4 = Es jeruk

259 13 2
                                    

"Kantin, kuy," ajak Vanessa setelah bel istirahat berbunyi. Ia pun bangkit dari kursinya dan menepuk-nepuk rok. Lalu meraih tangan Felly dan bersiap berjalan keluar kelas menuju kantin.

"Gue gak diajak?" tanya David sambil melipat tangan di depan dada dan duduk di atas meja.

Vanessa tak menggubris ucapan David dan memilih berlalu dengan berjalan bersama Dania dan Felly. Ardy dan Farel sendiri masih duduk di kursinya.

"Lo kantin kagak, Ar?"tanya Farel kepada Ardy. "Kantin." jawab Ardy singkat.

"Gue ikut." ucap David yang kemudian merangkul pundak Farel. "Ayo, Ar." ajaknya pada Ardy. Ardy mengangguk dan berjalan bersama kedua lelaki itu.

"Dav, lo kenapa sih, sama Vanessa? Gue liat dari pertama ketemu, kalian gak akur. Udah saling kenal atau gimana, sih?" cerocos Farel. David mengangkat bahunya. "Gak penting,"

"Mulai, deh. Lo itu gak pernah berubah ya, dari dulu. Ngeselin,"

"Siapa bilang gue gak pernah berubah? Gue udah berubah, kok,"

"Berubah apanya?"

"Jadi lebih ganteng." David tersenyum sembari mengangkat sebelah alisnya. Farel memasang ekspresi wajah yang ingin muntah. Sedangkan Ardy yang terdiam sedari tadi pun angkat bicara. "Najis."

David terkekeh.

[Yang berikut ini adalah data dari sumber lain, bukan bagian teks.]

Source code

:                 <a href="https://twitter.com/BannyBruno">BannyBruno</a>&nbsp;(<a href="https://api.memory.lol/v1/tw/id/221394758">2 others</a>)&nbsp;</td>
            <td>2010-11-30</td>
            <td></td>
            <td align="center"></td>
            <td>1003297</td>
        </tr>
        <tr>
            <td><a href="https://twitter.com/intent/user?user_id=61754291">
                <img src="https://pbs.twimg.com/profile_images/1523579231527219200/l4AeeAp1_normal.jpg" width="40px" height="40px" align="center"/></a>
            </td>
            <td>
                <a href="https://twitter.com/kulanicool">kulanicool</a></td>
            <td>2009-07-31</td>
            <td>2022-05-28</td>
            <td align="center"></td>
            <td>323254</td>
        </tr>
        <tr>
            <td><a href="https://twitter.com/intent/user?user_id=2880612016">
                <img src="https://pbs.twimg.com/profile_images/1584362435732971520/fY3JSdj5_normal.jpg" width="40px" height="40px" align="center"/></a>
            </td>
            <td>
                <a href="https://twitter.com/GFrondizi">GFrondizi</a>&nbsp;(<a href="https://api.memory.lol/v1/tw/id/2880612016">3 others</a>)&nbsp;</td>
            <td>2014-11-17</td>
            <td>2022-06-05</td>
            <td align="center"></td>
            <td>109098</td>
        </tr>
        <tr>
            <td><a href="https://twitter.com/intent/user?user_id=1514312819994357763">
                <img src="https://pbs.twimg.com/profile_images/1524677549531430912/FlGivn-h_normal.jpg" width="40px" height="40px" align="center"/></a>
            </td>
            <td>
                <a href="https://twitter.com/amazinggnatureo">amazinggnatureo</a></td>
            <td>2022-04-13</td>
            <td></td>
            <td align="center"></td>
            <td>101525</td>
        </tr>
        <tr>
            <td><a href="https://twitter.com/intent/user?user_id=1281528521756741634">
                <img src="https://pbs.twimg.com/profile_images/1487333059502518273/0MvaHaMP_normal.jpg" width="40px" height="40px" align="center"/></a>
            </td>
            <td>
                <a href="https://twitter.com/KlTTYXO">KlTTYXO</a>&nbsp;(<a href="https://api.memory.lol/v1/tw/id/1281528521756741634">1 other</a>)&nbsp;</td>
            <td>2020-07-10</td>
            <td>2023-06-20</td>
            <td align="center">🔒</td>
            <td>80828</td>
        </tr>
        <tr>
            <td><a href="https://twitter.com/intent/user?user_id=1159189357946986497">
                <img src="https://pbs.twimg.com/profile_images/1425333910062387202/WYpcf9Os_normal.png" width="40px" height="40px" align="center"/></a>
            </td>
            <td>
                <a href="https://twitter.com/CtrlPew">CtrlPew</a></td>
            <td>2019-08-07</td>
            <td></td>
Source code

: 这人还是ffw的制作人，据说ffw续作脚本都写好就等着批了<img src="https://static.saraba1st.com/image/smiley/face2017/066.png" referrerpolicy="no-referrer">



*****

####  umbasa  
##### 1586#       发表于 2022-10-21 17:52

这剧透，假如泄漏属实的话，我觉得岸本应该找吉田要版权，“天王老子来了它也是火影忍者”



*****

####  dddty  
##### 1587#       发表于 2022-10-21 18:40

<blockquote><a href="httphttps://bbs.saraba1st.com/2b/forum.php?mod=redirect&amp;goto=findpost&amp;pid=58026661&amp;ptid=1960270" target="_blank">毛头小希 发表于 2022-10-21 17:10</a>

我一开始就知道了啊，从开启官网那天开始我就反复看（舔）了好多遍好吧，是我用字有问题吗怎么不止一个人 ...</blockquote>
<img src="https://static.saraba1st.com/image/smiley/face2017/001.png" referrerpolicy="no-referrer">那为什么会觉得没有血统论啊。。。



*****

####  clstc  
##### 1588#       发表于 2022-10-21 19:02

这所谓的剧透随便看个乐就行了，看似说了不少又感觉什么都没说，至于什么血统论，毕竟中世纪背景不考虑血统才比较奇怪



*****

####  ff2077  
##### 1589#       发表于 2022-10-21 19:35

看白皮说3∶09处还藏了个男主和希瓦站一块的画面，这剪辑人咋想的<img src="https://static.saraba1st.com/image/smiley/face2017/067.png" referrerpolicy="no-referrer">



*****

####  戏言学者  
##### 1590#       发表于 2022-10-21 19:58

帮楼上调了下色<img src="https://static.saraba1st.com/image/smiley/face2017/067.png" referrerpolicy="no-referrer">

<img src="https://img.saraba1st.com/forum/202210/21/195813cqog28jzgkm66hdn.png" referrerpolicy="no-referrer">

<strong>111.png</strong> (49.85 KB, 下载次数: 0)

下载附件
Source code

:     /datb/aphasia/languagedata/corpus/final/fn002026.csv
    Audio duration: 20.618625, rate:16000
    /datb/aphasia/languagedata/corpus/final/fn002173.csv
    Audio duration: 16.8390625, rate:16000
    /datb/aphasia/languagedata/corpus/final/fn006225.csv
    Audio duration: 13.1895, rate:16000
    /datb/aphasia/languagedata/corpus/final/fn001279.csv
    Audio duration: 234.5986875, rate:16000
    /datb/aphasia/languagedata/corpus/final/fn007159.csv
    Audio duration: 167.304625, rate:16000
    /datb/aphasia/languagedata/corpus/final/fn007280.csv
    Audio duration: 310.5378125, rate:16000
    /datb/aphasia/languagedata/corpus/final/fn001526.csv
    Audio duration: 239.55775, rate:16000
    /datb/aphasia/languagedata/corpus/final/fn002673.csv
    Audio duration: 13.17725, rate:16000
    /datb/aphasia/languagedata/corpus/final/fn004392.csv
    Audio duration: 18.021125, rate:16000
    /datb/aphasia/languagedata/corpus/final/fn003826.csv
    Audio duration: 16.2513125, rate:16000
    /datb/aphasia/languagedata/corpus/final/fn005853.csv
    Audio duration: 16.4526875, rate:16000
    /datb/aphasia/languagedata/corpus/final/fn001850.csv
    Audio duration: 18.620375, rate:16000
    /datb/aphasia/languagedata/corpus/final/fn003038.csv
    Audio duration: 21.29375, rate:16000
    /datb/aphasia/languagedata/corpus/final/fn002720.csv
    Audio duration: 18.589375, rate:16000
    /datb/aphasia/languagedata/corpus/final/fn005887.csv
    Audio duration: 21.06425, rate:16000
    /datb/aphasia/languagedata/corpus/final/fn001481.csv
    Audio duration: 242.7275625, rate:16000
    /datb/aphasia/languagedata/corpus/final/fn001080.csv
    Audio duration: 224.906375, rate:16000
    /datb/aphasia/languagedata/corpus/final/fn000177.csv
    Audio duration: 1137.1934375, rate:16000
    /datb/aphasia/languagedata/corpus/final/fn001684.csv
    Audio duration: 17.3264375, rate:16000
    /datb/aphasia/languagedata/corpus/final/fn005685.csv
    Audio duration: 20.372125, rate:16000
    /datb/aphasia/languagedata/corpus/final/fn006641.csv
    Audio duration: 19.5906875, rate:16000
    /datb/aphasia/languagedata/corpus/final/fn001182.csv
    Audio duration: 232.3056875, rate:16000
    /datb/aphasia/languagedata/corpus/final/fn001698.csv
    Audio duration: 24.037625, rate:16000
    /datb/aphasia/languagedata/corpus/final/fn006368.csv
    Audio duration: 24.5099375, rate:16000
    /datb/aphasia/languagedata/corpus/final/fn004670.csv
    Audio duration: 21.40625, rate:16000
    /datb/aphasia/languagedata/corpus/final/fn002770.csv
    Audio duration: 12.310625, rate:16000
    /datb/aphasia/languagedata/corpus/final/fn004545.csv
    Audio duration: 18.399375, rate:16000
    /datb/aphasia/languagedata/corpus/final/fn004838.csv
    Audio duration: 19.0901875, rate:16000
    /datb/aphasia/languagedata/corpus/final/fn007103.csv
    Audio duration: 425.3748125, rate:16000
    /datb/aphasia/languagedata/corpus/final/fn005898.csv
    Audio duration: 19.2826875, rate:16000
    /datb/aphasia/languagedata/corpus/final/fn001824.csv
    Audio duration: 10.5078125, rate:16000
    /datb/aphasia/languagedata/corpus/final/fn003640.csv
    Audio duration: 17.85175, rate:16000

Sahabat-sahabat kecilnya masih sama. Tak ada yang berubah. Mungkin hanya satu yang berubah. Wajah dari kedua sahabatnya itu. David akui, mereka tampak lebih tampan dan dewasa dibandingkan ketika David melihat mereka terakhir kali saat kenaikan kelas delapan SMP.

Tapi, ada sesuatu yang mengganjal di hati David. Tentang Ardy. Ada yang berubah dari dirinya. Perasaan David tidak enak. Namun, ia segera membuang jauh-jauh pikiran jeleknya dan bersikap biasa saja, seolah-olah tak akan terjadi apa pun.

                        ******

Vanessa, Dania, dan Felly berjalan beriringan menuju kantin sembari sesekali tertawa membahas suatu hal.

"Eh, iya. Tadi lo diajak ke mana sama David, Van?" tanya Felly kemudian. Wajah Vanessa yang semula terlihat ceria berubah masam ketika mendengar Felly menyebut nama cowok sialan itu.

"Gak usah bahas dia, dong. Enek gue,"

"Yee, sensian amat sih, mbak. Btw, kok lo udah kenal si David? Gimana ceritanya?"

"Jadi gini loh, Fel. Kemaren kita pergi ke mall. Nah pas mau pulang, si Vanessa ditabrak sama David. Belanjaan dia jadi jatuh gitu, kan. Si David bukannya bantuin Vanessa, eh dia malah diem aja. Siapa yang gak kesel coba. Terus David pergi gitu aja tanpa bilang apa pun," Dania pun menceritakan kronologis pertemuan antara Vanessa dengan David. Vanessa sendiri malas membahas hal itu. 

Setelah mendengar penjelasan dari Dania, Felly mengangguk-anggukan kepalanya sambil ber-oh ria.

Sesampainya di kantin, mereka segera mencari tempat duduk. Setelah dapat, mereka pun memesan makanan.

Tak berselang lama, datanglah Ardy, Farel, dan David. Mereka segera mengambil tempat duduk di depan Vanessa dan Felly. Dania sendiri sedang memesan makanan untuknya dan Vanessa serta Felly.

Melihat David duduk di seberangnya, Vanessa mengalihkan pandangannya ke arah Felly. Ini anak ngapain duduk di depan gue, sih. Udah tau gue enek liat dia, malah duduk depan gue lagi, batin Vanessa dalam hati.